## Entries from a dataset
=-=-=

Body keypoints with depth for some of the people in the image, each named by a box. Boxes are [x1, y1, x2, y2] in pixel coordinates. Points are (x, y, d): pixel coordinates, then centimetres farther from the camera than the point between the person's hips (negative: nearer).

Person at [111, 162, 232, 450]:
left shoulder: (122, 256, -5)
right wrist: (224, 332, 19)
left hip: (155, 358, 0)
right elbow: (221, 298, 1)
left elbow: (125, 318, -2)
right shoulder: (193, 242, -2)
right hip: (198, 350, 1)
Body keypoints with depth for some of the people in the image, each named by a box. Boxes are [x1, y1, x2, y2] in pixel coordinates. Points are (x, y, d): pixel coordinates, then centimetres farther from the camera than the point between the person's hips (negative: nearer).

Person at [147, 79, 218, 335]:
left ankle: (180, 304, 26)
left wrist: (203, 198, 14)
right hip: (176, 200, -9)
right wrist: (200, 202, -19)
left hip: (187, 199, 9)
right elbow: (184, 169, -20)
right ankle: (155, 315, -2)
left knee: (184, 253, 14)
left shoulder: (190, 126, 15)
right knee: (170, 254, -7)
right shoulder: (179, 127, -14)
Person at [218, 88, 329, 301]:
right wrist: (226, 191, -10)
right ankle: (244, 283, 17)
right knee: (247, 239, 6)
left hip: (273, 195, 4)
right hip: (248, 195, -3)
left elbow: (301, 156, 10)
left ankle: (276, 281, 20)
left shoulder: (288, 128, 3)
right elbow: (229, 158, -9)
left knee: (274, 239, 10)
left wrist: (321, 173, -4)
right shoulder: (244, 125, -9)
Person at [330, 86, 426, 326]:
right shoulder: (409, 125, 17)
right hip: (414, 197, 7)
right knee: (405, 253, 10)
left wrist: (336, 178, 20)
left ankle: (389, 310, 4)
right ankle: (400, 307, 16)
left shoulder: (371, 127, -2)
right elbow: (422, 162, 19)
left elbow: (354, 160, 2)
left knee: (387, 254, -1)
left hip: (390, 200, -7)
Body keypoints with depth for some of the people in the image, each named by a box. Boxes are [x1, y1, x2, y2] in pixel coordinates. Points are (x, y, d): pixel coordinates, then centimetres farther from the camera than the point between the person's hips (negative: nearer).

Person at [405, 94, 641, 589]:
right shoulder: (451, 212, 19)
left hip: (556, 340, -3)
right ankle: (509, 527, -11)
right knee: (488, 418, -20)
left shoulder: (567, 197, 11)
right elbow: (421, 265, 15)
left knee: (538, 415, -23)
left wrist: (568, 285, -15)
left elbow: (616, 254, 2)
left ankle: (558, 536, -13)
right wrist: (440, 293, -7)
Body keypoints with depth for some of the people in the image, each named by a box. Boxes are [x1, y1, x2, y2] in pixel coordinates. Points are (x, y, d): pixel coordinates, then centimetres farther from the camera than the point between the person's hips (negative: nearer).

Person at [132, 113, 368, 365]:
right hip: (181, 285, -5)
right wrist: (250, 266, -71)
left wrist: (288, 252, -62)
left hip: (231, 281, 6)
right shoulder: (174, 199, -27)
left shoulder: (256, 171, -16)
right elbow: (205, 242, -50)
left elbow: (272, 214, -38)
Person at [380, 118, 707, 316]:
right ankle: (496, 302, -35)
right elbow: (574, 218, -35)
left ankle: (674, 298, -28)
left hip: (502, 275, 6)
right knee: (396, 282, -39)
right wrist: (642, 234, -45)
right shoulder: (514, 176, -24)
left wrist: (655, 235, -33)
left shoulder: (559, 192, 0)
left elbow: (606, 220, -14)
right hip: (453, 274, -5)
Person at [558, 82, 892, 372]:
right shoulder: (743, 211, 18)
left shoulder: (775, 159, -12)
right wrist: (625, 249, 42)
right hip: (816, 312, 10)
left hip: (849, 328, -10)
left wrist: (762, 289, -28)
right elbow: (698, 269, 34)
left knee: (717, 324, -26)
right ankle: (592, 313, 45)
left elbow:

=-=-=

## GOAL OF THE EXERCISE
Retype all of the entries above line for line, changing nothing.

## ANSWER SPACE
Body keypoints with depth for some of the people in the image, each named by a box. Boxes are [x1, y1, x2, y2] in pixel coordinates. Points are (x, y, d): pixel coordinates, then centimetres farther from the camera than the point between the person's hips (negative: nearer).

Person at [111, 162, 232, 450]:
left shoulder: (122, 256, -5)
right wrist: (224, 332, 19)
left hip: (155, 358, 0)
right elbow: (221, 298, 1)
left elbow: (125, 318, -2)
right shoulder: (193, 242, -2)
right hip: (198, 350, 1)
Body keypoints with depth for some of the people in the image, each named by a box. Boxes are [x1, y1, x2, y2] in pixel coordinates. Points are (x, y, d): pixel coordinates, then centimetres farther from the camera than the point between the person's hips (negative: nearer).

Person at [147, 79, 218, 335]:
left ankle: (180, 304, 26)
left wrist: (203, 198, 14)
right hip: (176, 200, -9)
right wrist: (200, 202, -19)
left hip: (187, 199, 9)
right elbow: (184, 169, -20)
right ankle: (155, 315, -2)
left knee: (184, 253, 14)
left shoulder: (190, 126, 15)
right knee: (170, 254, -7)
right shoulder: (179, 127, -14)
Person at [218, 88, 329, 301]:
right wrist: (226, 191, -10)
right ankle: (244, 283, 17)
right knee: (247, 239, 6)
left hip: (273, 195, 4)
right hip: (248, 195, -3)
left elbow: (301, 156, 10)
left ankle: (276, 281, 20)
left shoulder: (288, 128, 3)
right elbow: (229, 158, -9)
left knee: (274, 239, 10)
left wrist: (321, 173, -4)
right shoulder: (244, 125, -9)
Person at [330, 86, 426, 326]:
right shoulder: (409, 125, 17)
right hip: (414, 197, 7)
right knee: (405, 253, 10)
left wrist: (336, 178, 20)
left ankle: (389, 310, 4)
right ankle: (400, 307, 16)
left shoulder: (371, 127, -2)
right elbow: (422, 162, 19)
left elbow: (354, 160, 2)
left knee: (387, 254, -1)
left hip: (390, 200, -7)
Body keypoints with depth for some of the people in the image, each named by a box. Boxes are [x1, y1, x2, y2] in pixel coordinates. Points are (x, y, d): pixel coordinates, then centimetres farther from the camera than the point between the person's hips (negative: nearer).

Person at [405, 94, 641, 589]:
right shoulder: (451, 212, 19)
left hip: (556, 340, -3)
right ankle: (509, 527, -11)
right knee: (488, 418, -20)
left shoulder: (567, 197, 11)
right elbow: (421, 265, 15)
left knee: (538, 415, -23)
left wrist: (568, 285, -15)
left elbow: (616, 254, 2)
left ankle: (558, 536, -13)
right wrist: (440, 293, -7)
Body keypoints with depth for some of the people in the image, each named by a box. Boxes are [x1, y1, x2, y2] in pixel coordinates. Points are (x, y, d): pixel coordinates, then centimetres farther from the camera than the point between the person's hips (negative: nearer).

Person at [132, 113, 368, 365]:
right hip: (181, 285, -5)
right wrist: (250, 266, -71)
left wrist: (288, 252, -62)
left hip: (231, 281, 6)
right shoulder: (174, 199, -27)
left shoulder: (256, 171, -16)
right elbow: (205, 242, -50)
left elbow: (272, 214, -38)
Person at [380, 118, 707, 316]:
right ankle: (496, 302, -35)
right elbow: (574, 218, -35)
left ankle: (674, 298, -28)
left hip: (502, 275, 6)
right knee: (396, 282, -39)
right wrist: (642, 234, -45)
right shoulder: (514, 176, -24)
left wrist: (655, 235, -33)
left shoulder: (559, 192, 0)
left elbow: (606, 220, -14)
right hip: (453, 274, -5)
Person at [558, 82, 892, 372]:
right shoulder: (743, 211, 18)
left shoulder: (775, 159, -12)
right wrist: (625, 249, 42)
right hip: (816, 312, 10)
left hip: (849, 328, -10)
left wrist: (762, 289, -28)
right elbow: (698, 269, 34)
left knee: (717, 324, -26)
right ankle: (592, 313, 45)
left elbow:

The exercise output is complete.